## Description of the task
Every entry below should come back unchanged, except that the pictures are dropped.

## Task inputs
◆ ◆ ◆ ◆
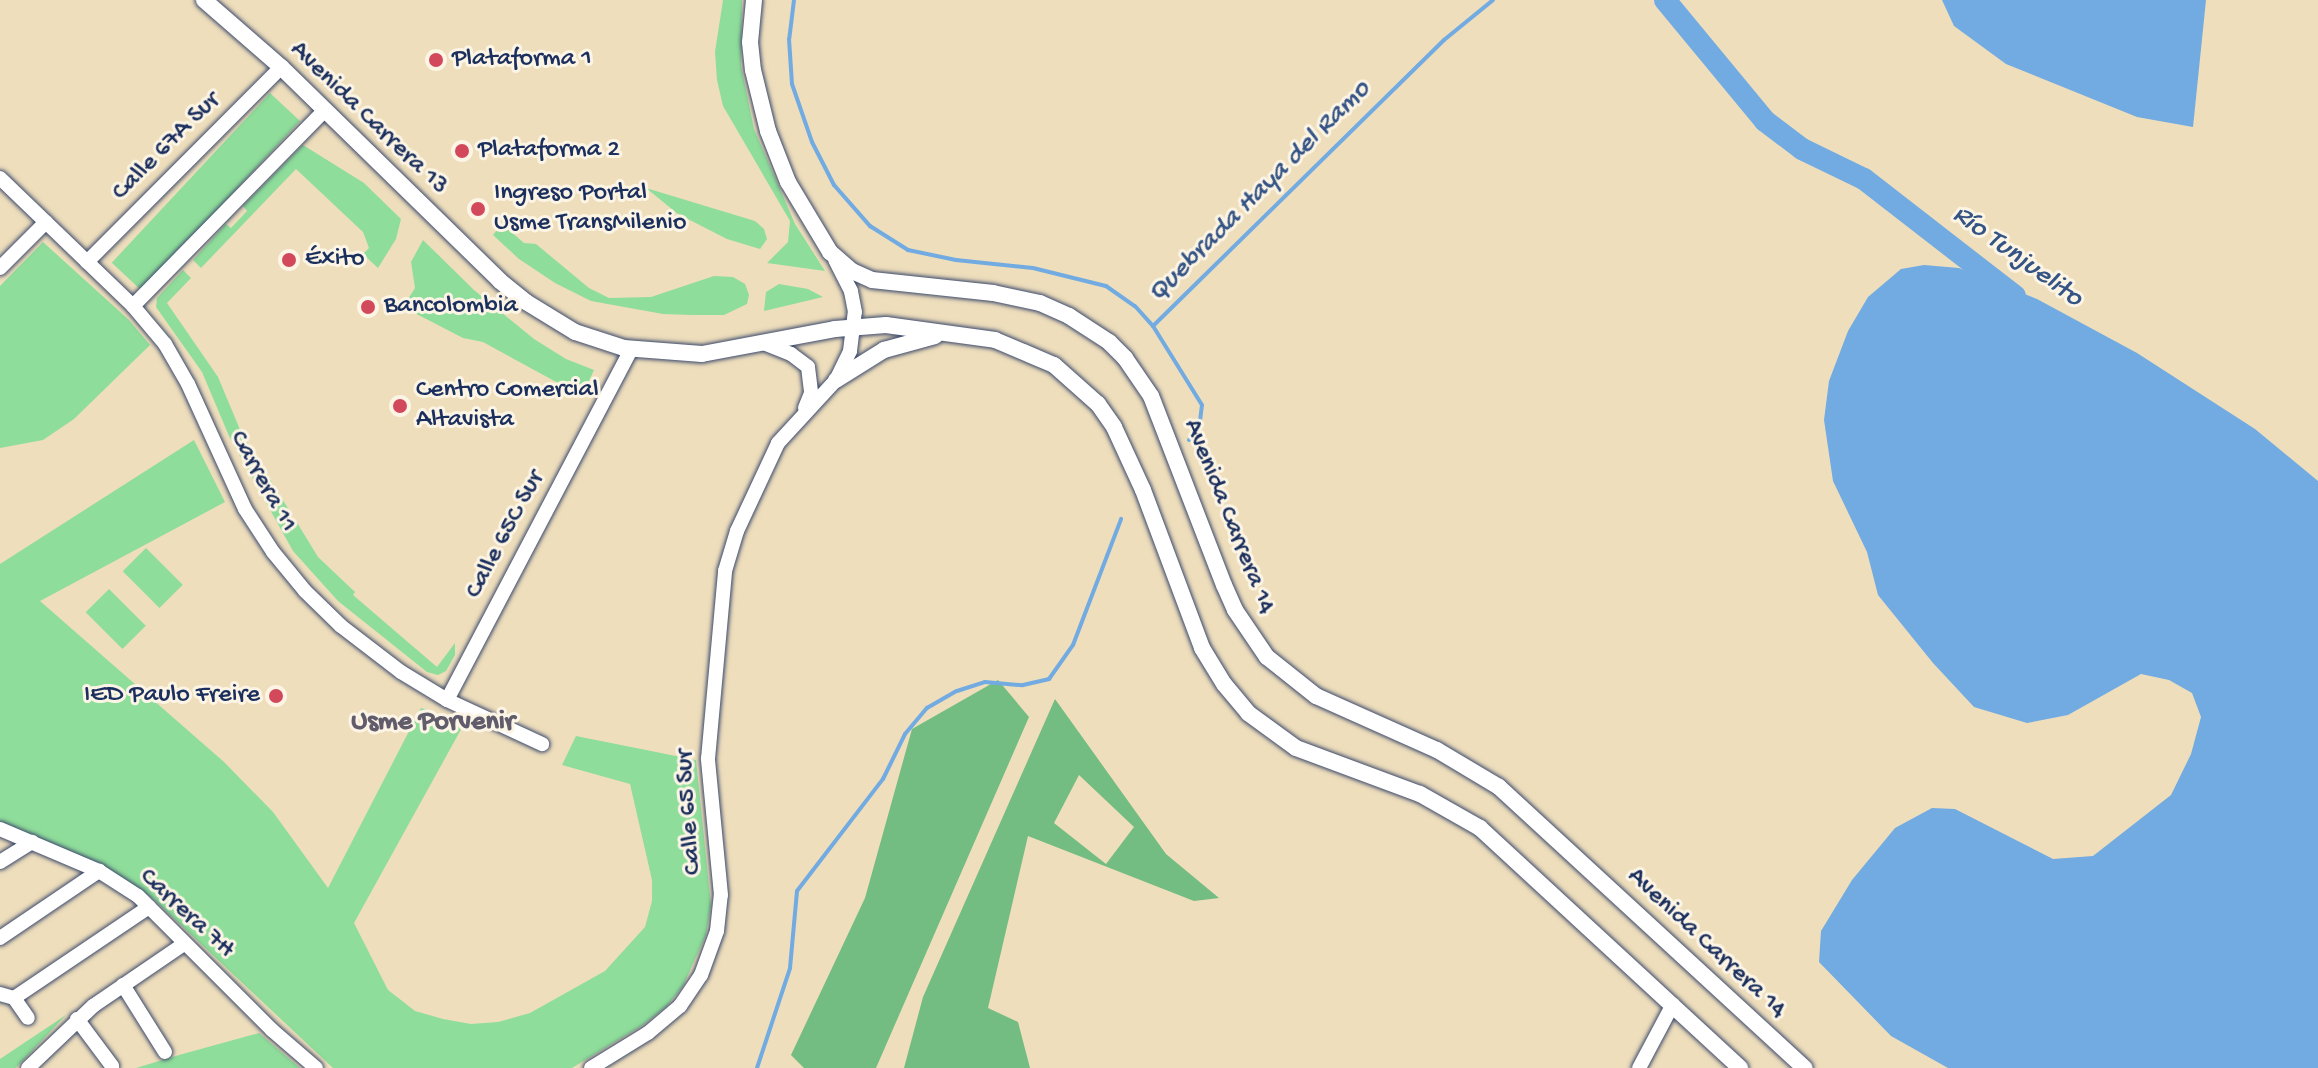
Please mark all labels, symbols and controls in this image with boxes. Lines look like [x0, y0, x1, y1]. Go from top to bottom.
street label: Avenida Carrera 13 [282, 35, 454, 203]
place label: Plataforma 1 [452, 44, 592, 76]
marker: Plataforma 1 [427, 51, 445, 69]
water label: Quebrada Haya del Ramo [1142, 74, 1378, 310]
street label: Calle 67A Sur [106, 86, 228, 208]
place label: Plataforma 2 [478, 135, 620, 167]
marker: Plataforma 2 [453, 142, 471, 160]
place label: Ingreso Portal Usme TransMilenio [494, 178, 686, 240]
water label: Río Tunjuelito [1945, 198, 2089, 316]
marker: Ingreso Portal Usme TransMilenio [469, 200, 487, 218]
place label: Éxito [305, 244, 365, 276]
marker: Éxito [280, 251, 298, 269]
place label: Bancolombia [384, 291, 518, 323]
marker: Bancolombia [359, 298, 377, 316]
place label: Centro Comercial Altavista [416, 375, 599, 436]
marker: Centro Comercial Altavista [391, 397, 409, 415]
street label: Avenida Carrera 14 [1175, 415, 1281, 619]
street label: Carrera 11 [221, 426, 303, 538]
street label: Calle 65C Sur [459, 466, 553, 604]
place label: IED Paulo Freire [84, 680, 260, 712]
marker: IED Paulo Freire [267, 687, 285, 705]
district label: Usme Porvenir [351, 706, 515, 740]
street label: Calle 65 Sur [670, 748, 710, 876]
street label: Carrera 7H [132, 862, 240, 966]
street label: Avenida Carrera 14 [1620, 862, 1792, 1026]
◆ ◆ ◆ ◆
## Response to the task
Please mark all labels, symbols and controls in this image with boxes. Lines look like [x0, y0, x1, y1]. Go from top to bottom.
street label: Avenida Carrera 13 [282, 35, 454, 203]
place label: Plataforma 1 [452, 44, 592, 76]
marker: Plataforma 1 [427, 51, 445, 69]
water label: Quebrada Haya del Ramo [1142, 74, 1378, 310]
street label: Calle 67A Sur [106, 86, 228, 208]
place label: Plataforma 2 [478, 135, 620, 167]
marker: Plataforma 2 [453, 142, 471, 160]
place label: Ingreso Portal Usme TransMilenio [494, 178, 686, 240]
water label: Río Tunjuelito [1945, 198, 2089, 316]
marker: Ingreso Portal Usme TransMilenio [469, 200, 487, 218]
place label: Éxito [305, 244, 365, 276]
marker: Éxito [280, 251, 298, 269]
place label: Bancolombia [384, 291, 518, 323]
marker: Bancolombia [359, 298, 377, 316]
place label: Centro Comercial Altavista [416, 375, 599, 436]
marker: Centro Comercial Altavista [391, 397, 409, 415]
street label: Avenida Carrera 14 [1175, 415, 1281, 619]
street label: Carrera 11 [221, 426, 303, 538]
street label: Calle 65C Sur [459, 466, 553, 604]
place label: IED Paulo Freire [84, 680, 260, 712]
marker: IED Paulo Freire [267, 687, 285, 705]
district label: Usme Porvenir [351, 706, 515, 740]
street label: Calle 65 Sur [670, 748, 710, 876]
street label: Carrera 7H [132, 862, 240, 966]
street label: Avenida Carrera 14 [1620, 862, 1792, 1026]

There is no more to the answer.